- The move away from fossil fuels and the diversification of the primary energy sources used are imperative both in terms of mitigating global warming and ensuring the political independence of the Western world. For the industries of agriculture and forestry, it is possible to secure the basic energy supply through their own yield. The use of vegetable oil is a possibility to satisfy the energy requirements for agricultural machines both autonomously and sustainably. Up to now, rapeseed has been the most important plant for oil production in Western Europe. In the EU, rapeseed oil is currently credited with up to 60% fossil CO2 savings compared to conventional diesel fuel. As a result, since 2018, rapeseed oil is no longer considered as biofuel in the EU. However, if cultivation and processing are completely based on renewable energy sources, up to 90% of fossil CO2 emissions can be saved in the future. This also applies to rapeseed oil, which is a by-product of animal feed production. In addition, pure rapeseed oil is chemically unchanged and thus biodegradable, which makes it particularly attractive for use in environmentally sensitive areas.
To increase the attractiveness of rapeseed oil as a fuel for the agricultural industry, a multi-fuel concept for the flexible use of rapeseed oil, diesel fuel and any mixtures of these two fuels would be beneficial, as it minimizes economic risks due to price fluctuations, availability, and taxation. For implementing such a concept, technical adjustments to the propulsion system are necessary. In existing vegetable oil vehicles, cost-intensive additional components are required for diesel particulate filter regeneration. Conventional regeneration via post-injected fuel (which does not participate in combustion) leads to dilution of the engine oil with vegetable oil.
This study elaborates the possibilities of DPF regeneration in vegetable oil operation by internal engine measures without the need for post-injection. This includes strategies for generating exhaust gas temperatures in high-idle operation which are suitable for regeneration. For this purpose, strategies combining throttling and retarded combustion are used. The measures were successfully tested with respect to their effectiveness for DPF regeneration. It could also be proved that no increased engine oil dilution occurs as a result of the regeneration procedure.

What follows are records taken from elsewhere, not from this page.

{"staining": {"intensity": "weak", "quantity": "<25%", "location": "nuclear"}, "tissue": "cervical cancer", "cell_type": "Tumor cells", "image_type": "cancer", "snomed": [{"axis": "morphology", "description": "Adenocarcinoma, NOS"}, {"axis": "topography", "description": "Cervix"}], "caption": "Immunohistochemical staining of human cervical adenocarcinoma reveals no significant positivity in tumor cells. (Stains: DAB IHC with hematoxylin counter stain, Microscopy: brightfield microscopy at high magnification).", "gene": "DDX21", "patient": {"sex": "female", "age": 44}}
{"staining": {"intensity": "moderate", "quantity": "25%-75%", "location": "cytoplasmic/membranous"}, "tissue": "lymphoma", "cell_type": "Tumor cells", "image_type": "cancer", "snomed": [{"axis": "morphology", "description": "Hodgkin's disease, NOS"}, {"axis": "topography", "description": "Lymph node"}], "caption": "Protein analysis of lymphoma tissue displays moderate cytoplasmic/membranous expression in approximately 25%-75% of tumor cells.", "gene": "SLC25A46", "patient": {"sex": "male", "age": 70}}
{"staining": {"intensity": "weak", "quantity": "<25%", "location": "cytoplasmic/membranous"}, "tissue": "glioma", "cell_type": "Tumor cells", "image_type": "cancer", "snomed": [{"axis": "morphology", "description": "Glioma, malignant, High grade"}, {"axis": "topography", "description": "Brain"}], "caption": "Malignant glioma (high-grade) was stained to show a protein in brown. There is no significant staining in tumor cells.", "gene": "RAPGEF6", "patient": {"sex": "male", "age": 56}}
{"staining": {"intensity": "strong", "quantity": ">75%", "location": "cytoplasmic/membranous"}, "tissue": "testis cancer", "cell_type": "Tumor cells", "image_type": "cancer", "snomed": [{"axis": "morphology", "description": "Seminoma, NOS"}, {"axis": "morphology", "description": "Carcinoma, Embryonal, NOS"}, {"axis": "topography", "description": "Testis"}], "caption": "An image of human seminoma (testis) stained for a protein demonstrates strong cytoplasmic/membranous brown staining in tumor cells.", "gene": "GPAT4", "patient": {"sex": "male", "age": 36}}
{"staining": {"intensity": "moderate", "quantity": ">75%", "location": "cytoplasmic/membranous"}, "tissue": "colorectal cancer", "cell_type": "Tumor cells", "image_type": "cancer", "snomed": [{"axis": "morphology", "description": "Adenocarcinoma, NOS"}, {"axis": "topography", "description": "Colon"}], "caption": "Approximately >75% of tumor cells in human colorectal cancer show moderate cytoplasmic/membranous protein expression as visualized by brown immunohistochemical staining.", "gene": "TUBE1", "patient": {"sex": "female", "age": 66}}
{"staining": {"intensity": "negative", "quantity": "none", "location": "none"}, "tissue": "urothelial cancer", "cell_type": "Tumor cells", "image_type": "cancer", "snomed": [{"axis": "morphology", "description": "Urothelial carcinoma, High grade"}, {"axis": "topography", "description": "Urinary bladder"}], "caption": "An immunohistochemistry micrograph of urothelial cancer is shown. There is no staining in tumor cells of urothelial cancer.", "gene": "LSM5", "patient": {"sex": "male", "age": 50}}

For a prospective series application, however, regeneration should also be possible in transient engine operation. For this purpose, the measures developed for high-idle regeneration have been transferred to partial load points to gain insight into their applicability for transient engine operation. In addition, the effect of external EGR on regeneration has been considered. As the previous investigations of high-idle regeneration showed that regeneration is most critical when pure rapeseed oil is used, the studies of regeneration in part-load operation were limited to pure rapeseed oil. The systematic parameter variations carried out during the studies helped to improve the understanding of the system and the mechanisms of regeneration. The results of the investigation show that the exhaust gas temperature can be increased significantly by the measures studied. However, achieving the exhaust temperature required for DPF regeneration remains a challenge for certain operating points.